Sometimes we dig, meditate, intensify our spiritual disciplines, get help from others, and the Spirit uses these to change us. Sometimes a phrase or a comment arrests us, and we are changed. The other thing that stands out is that change often comes when the Spirit renews old teachings.
My wife and I were at odds. We were in the midst of the worst vacation ever. Curiously, the previous worst vacation ever was at the exact same location, so I suggested that the place was cursed and we should leave as soon as possible. We stayed and gradually worked through the conflict, but its intensity left me wanting to hear just a bit more from the Lord. I was hoping that the week would remain the worst vacation ever and never be supplanted by another.

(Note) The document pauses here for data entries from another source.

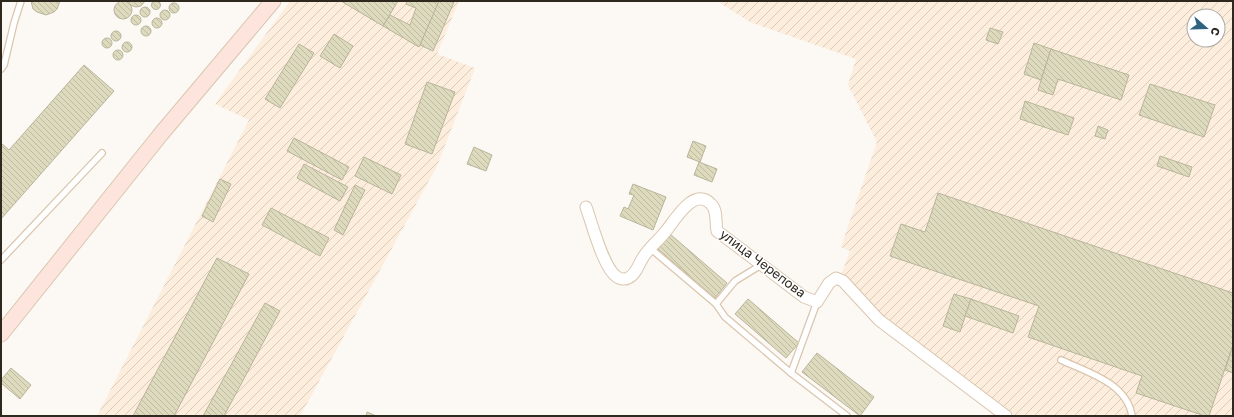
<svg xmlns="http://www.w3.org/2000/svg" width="1234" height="417" font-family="'Golos Text',sans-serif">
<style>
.industrial{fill:url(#industrial-furrows);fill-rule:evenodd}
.building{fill:url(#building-back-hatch);stroke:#b8b59a}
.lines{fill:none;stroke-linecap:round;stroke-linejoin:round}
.lane-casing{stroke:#dac6af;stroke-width:8}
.street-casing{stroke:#dac6af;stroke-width:13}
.secondary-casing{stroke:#dac6af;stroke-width:17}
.lane{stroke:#fff;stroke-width:5.5}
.street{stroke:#fff;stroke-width:11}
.secondary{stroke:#fde4dd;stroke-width:15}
.labels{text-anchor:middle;stroke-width:3;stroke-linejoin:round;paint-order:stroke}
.street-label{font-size:13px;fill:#2f281f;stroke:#fff}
</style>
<defs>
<pattern id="industrial-furrows" width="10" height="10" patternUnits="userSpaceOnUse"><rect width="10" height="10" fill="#fdeddc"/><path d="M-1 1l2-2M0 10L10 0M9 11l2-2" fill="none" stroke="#d9cbbc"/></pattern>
<pattern id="building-back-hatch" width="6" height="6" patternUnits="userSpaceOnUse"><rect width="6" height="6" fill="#dddabe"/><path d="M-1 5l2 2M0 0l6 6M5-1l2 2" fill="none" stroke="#bebba3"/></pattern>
</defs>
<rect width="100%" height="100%" fill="#fcf8f4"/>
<g class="industrial">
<polygon points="290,1 459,1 437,54 475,68 437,166 300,416 97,416 249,120 215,104"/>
<path d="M717,1H1233V416H1012L887,323L841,275L850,251L841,247L877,142L848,85L856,59L750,22ZM1194,16H1218V40H1194Z"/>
</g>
<g class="building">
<circle cx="156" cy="5" r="4.5"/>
<polygon points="31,1 60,1 57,9 54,12 46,15 37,12 33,9"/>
<polygon points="128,1 145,1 141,6 136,7 130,5"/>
<polygon points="341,1 398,1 383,26"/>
<polygon points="407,1 439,2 419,47 383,26 390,15 410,25 416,8 406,4"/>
<polygon points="439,1 454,2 433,51 420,45"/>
<circle cx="123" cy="10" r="9"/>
<circle cx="174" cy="8" r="5"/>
<circle cx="145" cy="12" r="5"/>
<circle cx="165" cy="15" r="5"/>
<circle cx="136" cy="20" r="5"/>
<circle cx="157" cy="23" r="5"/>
<circle cx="146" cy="31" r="5"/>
<polygon points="990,28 1003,32 998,44 986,40"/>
<circle cx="116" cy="36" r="5"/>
<polygon points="334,34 353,46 340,68 320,56"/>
<circle cx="107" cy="43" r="5"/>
<circle cx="127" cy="47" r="5"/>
<polygon points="1034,43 1051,49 1041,80 1024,74"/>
<polygon points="299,44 314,53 280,108 265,99"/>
<polygon points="1051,49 1129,75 1121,100 1058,79 1053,95 1038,90"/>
<circle cx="118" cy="55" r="5"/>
<polygon points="84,65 114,91 1,219 1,143 9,150"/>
<polygon points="427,82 455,92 432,154 405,144"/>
<polygon points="1150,84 1215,105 1204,137 1139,115"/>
<polygon points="1025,101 1074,118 1068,135 1020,119"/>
<polygon points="1098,126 1108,130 1105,139 1095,136"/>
<polygon points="294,138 349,167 342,180 287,151"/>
<polygon points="693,141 706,146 700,162 687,157"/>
<polygon points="474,147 492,155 486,171 467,164"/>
<polygon points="1160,156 1192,167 1189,177 1157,166"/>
<polygon points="364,157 401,175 392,194 355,176"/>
<polygon points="699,162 717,169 712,182 694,175"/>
<polygon points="304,164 348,187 340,201 297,178"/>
<polygon points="220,179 231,184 213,222 202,216"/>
<polygon points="633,184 666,197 653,230 620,216 624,207 628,209 634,195 629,194"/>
<polygon points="355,185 365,190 343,235 334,230"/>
<polygon points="938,193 1233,293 1233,345 1209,416 1205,416 1136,393 1142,376 1028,337 1039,306 890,256 901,224 925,232"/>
<polygon points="271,208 329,238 320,256 262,225"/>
<polygon points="670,234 727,283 715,298 658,249"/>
<polygon points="217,258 249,274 174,416 133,416"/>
<polygon points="954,294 971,299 960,332 943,326"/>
<polygon points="748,299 799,343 786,358 735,314"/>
<polygon points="971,299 1019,316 1013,333 965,316"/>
<polygon points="265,303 280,311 224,416 203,416"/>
<polygon points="1233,345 1233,373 1225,370"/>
<polygon points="817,353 874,397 860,416 802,372"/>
<polygon points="11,368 31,385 20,399 1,383 1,380"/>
<polygon points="367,412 376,416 366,416"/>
</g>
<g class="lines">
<defs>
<g id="lane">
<polyline points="1,69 4,65 14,23 21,1"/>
<polyline points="650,248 716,304 735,281 761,265"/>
<polyline points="1,260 102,153"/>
<polyline points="817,302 791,373 847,416"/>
<polyline points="716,304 725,317 791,373"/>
<path d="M1061,360C1087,372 1127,383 1132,416"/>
</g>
<path id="street" d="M586,207C592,223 603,268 617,277C620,279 625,280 628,278C636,275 639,263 644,256C650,247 659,240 666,231C675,220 694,186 711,204C718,211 715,222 717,231L804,297L817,302L829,283L836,278L843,281L879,320L1006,416"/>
<polyline id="secondary" points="1,334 161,134 273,1"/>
</defs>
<use href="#lane" class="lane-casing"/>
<use href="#street" class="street-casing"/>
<use href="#secondary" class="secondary-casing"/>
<use href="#lane" class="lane"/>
<use href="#street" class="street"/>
<use href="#secondary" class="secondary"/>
</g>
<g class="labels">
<g class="street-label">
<text transform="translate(763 263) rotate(37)" y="5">улица Черепова</text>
</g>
</g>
<rect width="1234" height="417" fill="none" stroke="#2f281f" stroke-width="4"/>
<g transform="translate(1206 28) rotate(110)"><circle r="19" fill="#ffffff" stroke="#aca9a5"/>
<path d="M0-3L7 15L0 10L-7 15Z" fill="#2e627e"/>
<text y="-6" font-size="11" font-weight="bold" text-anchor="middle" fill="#2f281f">С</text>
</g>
</svg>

The “more from the Lord” came about a month later. I have been divesting myself of books over the past two years, aiming to get rid of about one a day. Since some of them are old friends, I usually take a final peek. In one book I noticed the phrase “desire for approval” in men. I don’t even know if the book suggested that this was dangerous or merely normal. But the phrase changed me in a moment—and made immediate sense of what had been happening inside of me during that conflict from a month ago. The desire for approval, which can also go by the desire for respect, is certainly natural to us. We all want it. But, this time, the phrase revealed a shadowland in which my desires had imperceptibly morphed into desires that have nothing of heaven in them at all. My desire became need, and need became demand. I should have seen it when my hurt from sensing my wife’s disapproval merged with frustration. Frustration, of course, tends to be blind to what we have brought to the conflict. I had been blind.